This is not the first rift between the two men. Apparently when Andrew, the former AG, took over as governor he tried to negotiate with Schneiderman about taking some of his powers from his old job as AG with him. That went nowhere but we are told that there was some bad blood left as a result.

Another issue which should be of great concern to everyone involves the tenure of Preet Bharara, the United States Attorney who has launched a one-man crusade against evil doers ranging from corrupt politicians to the Mafia. First we heard from Hillary Clinton that she was not prepared to say that Bharara should stay in office after she wins the presidency. That made me crazy, especially since we know that the Clintons have had their own ethical problems in the past. Is it possible that the Clintons don’t want the incorruptible do-what’s-right Preet looking at some of their operations?

It gets even worse in that one of my other most-admired politicians, Chuck Schumer, says much the same thing as Clinton; it is too early to say whether Bharara should stay or go. We know that Schumer is slated to be the top man in the Senate and that the Senate may well go Democratic. So Hillary would be the President and Schumer would be the U.S. Senate majority leader. The stink thickens. Preet absolutely must be re-nominated.

Finally, Andrew Cuomo seems to be very troubled by the excellent auditing work of Comptroller Thomas DiNapoli, one of the most decent, bright, hardworking public servants I have ever known. DiNapoli turned the Comptroller’s Office from a cesspool to a respected, professionalized operation yet irrationally, Cuomo has picked on DiNapoli for years. As with all his other inexplicable rivalries with seemingly everyone else, he appears to be just plain jealous of DiNapoli.

Now there is talk that DiNapoli will run in a primary against Cuomo. I doubt that he will. All DiNapoli has ever wanted was to do his job well. He is beloved in professional governmental circles and he has earned that the hard way. Whenever Cuomo does anything, we rub our chins and try to figure out what he’s got up his sleeve. Is there a major contributor who will be leaned on? Who is Andrew getting even with this time? We never do that with DiNapoli. He calls them the way he sees them and in this government, that is refreshing.

Recorded data:

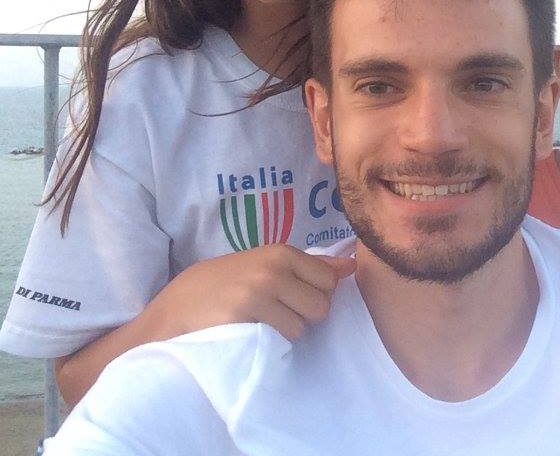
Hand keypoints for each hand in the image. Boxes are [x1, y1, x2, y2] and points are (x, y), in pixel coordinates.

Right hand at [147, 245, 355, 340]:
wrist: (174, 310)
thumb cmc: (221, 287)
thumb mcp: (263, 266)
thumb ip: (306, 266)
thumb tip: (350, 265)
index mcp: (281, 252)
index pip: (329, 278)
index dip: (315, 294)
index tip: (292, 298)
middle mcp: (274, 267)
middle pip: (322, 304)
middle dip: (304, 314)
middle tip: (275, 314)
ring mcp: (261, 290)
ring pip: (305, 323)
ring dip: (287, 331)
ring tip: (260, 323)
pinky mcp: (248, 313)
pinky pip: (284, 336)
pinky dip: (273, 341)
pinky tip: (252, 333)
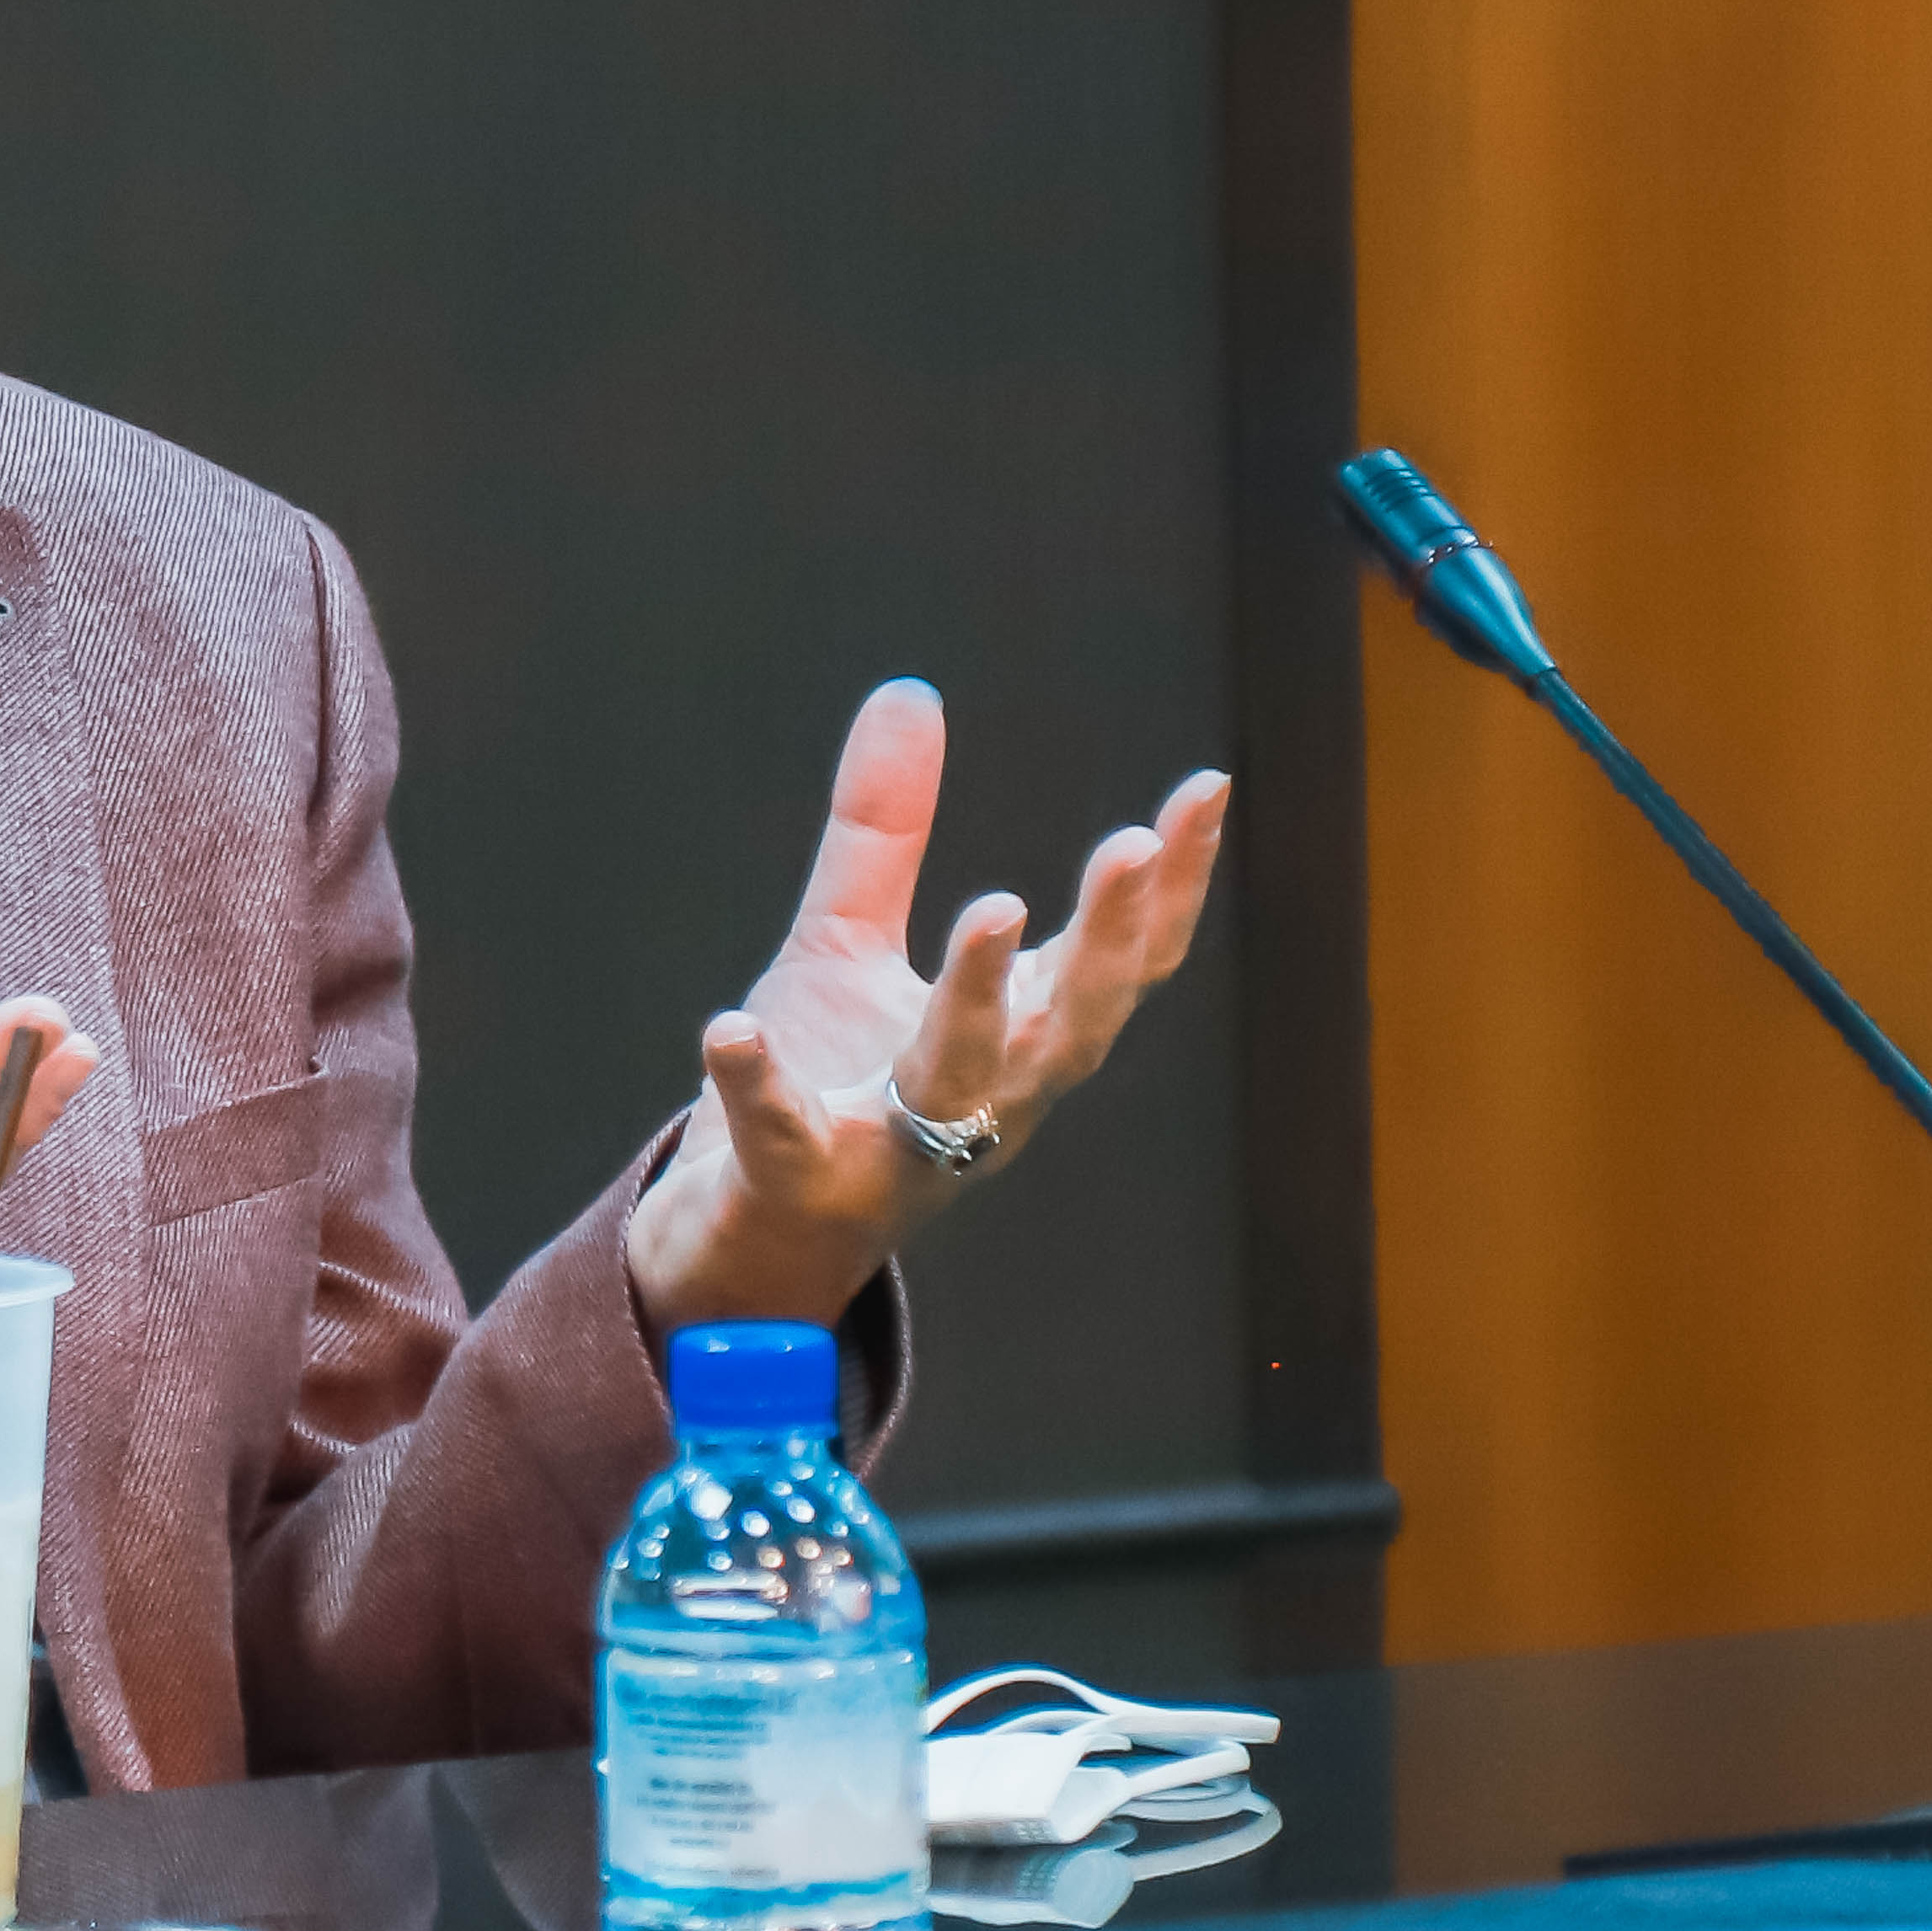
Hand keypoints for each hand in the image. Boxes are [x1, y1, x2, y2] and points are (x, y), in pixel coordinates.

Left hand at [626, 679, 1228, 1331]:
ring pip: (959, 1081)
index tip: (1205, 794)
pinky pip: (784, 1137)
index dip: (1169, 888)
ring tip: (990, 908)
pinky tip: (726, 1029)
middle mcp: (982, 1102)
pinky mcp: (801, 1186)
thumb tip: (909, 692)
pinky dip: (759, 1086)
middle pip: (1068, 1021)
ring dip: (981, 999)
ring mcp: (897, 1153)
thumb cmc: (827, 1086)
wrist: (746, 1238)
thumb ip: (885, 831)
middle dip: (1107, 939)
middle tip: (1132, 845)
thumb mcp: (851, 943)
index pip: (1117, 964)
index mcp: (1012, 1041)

### [What to do]
Repeat the commentary on New York politics above, everything from "It gets even" down to "must be re-nominated.".

### [Answer space]
It gets even worse in that one of my other most-admired politicians, Chuck Schumer, says much the same thing as Clinton; it is too early to say whether Bharara should stay or go. We know that Schumer is slated to be the top man in the Senate and that the Senate may well go Democratic. So Hillary would be the President and Schumer would be the U.S. Senate majority leader. The stink thickens. Preet absolutely must be re-nominated.